I have the will to be a successful author, not wealthy, but comfortable from the income of writing. I have a will to be strong and healthy. None of that is true, not yet at least. My will changes nothing about this circumstance.
At best, our wills can shape how we respond to and act within our circumstances, but even that is limited by our nature and the situation we find ourselves in. Our will is not free, not in the sense people mean it.
FORCING YOUR WILL ON OTHERS
Yet our culture wants to act as if that's true. And further, they wish to make a world where our will controls reality, even when it cannot. Here's one recent example; Germany has announced that tuition at all institutions of higher learning starting next term are free. Young people in the country celebrated, young people elsewhere cried "why not here??"
Older people said "what the??" Because they know that this term "free" means something different than how it is being used. Tuition isn't free, its just being forced out of everyone in the country at gunpoint. There's no free university education here, its just being paid for by thousands of people who get no education out of it. Instead of people paying for what they receive, they're demanding others pay instead. Because even if a college student has a job that pays any taxes, they've only paid a tiny sliver of the cost of one student's education with their taxes so far.

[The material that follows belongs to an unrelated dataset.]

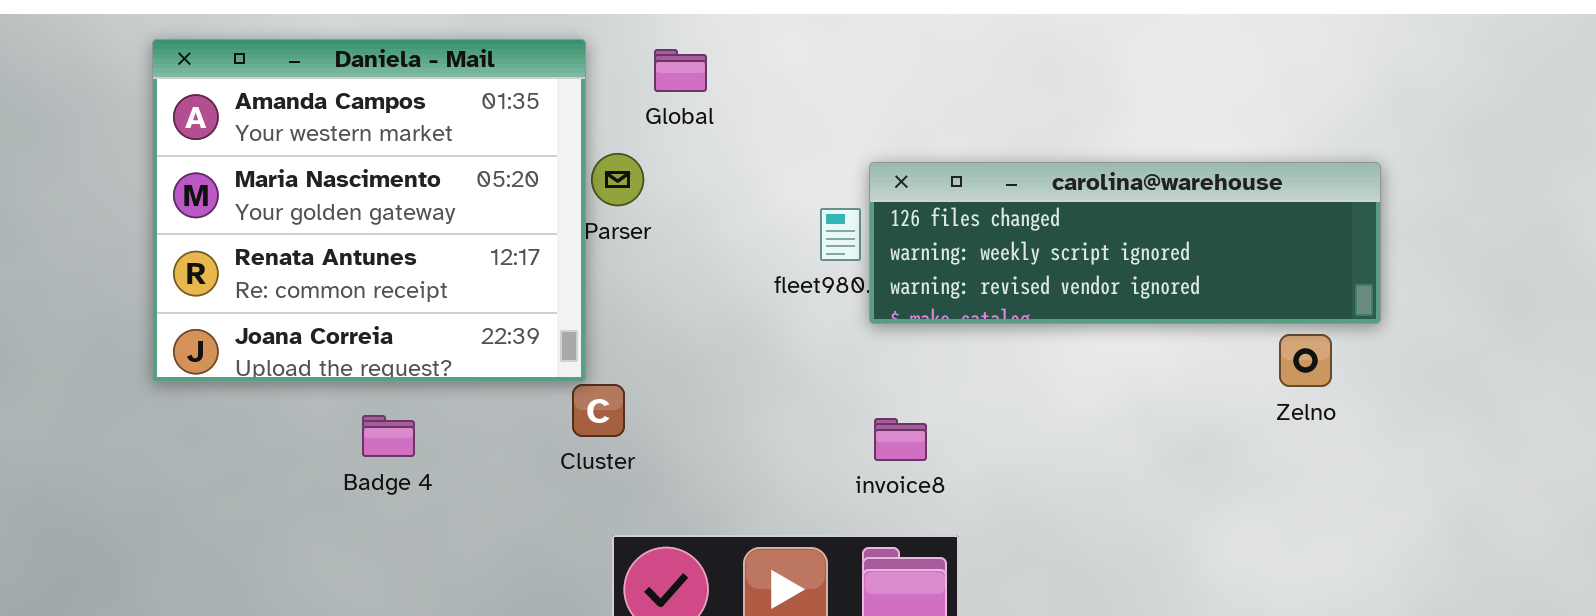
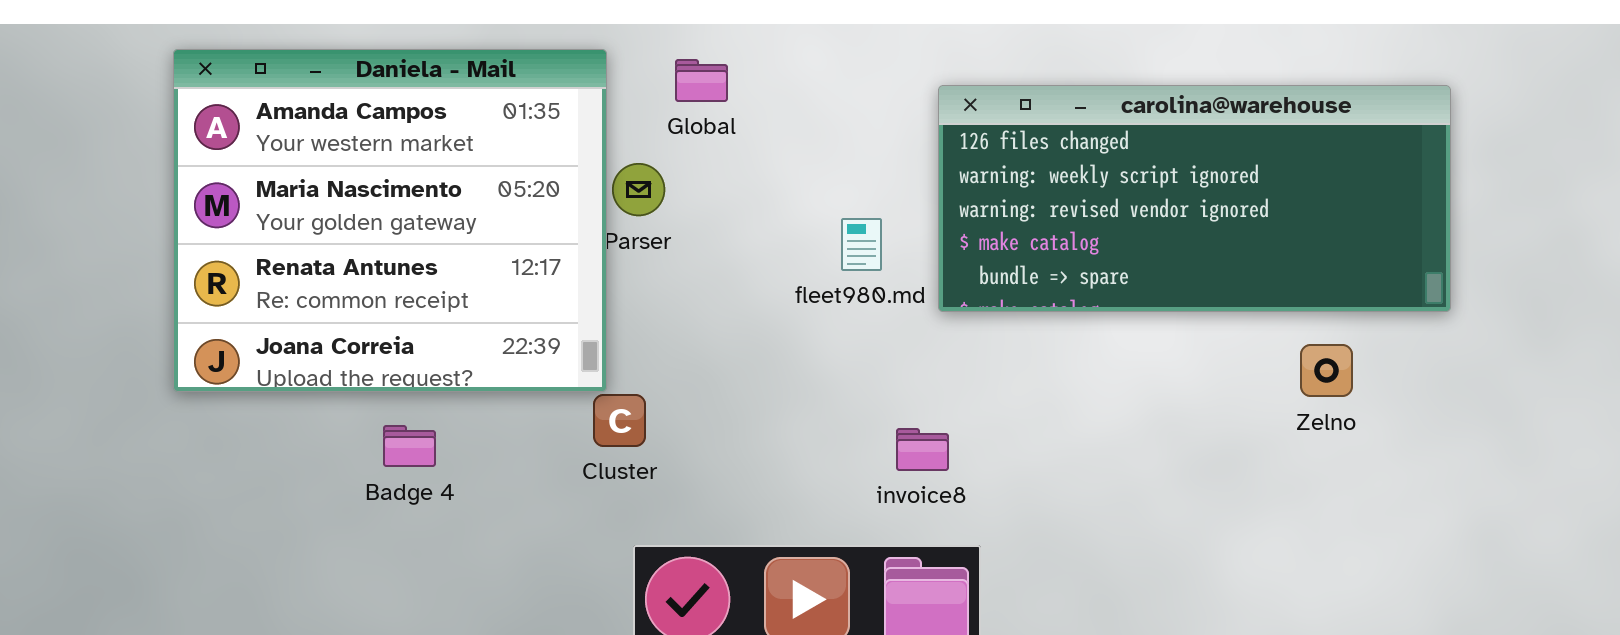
carolina@warehouse: [869,162,1381,324] -> [938,85,1451,312], moved, resized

They're just getting an education at everyone else's expense.
“Tuition fees are socially unjust,” cried one student named Dorothee Stapelfeldt. Her term is undefined and vague, but essentially it means "we want this, so we should get it, without needing to achieve it." She wants to assert her will upon reality, and is demanding that everyone else make it possible. She demands that the world around her change to reflect her desires, rather than her change to achieve them.
And this is incredibly common today. Each new demand for a "right" or "justice" is not about rights or justice at all, but about people frustrated that things aren't going their way demanding that everyone and everything change to make it happen.
Most of the Occupy Movement was highjacked by this perspective. Why should I have to pay my bills? Why can't you just give me what I demand? The world isn't like I was raised to understand, its hard and cruel and cares nothing for my snowflake feelings!
When the world got in the way of what Americans used to want, they rolled up their sleeves, dusted off their hands and started working harder. It was a challenge, an opportunity to show what they were made of. That's how the country got built, that's how the US went from a backwater bunch of crazy colonists into the world's most powerful country in less than a century.
Today, when faced with a problem, the country whines for government to fix it. When we are confronted with how our will is thwarted or slowed by reality and the way we are, tantrums start, requiring that things change so our will can be obeyed. I want. I need. You should give. If you don't you're heartless, cruel, racist, bigoted, homophobic, sexist.
Its sort of pathetic, watching people pretend they can make the world be what they wish it to be. The world is what it is, you can affect it, shape it, and influence it by your efforts, but you can't make it not be what it is. Beating your fists on that rock won't make it into marshmellows. But with a chisel, a hammer, and skill you can make it into a statue.
Your will is not free. It is flexible and controlled by you, but not free. And that's a good thing, ultimately. Grow up and face reality, instead of demanding people fix it.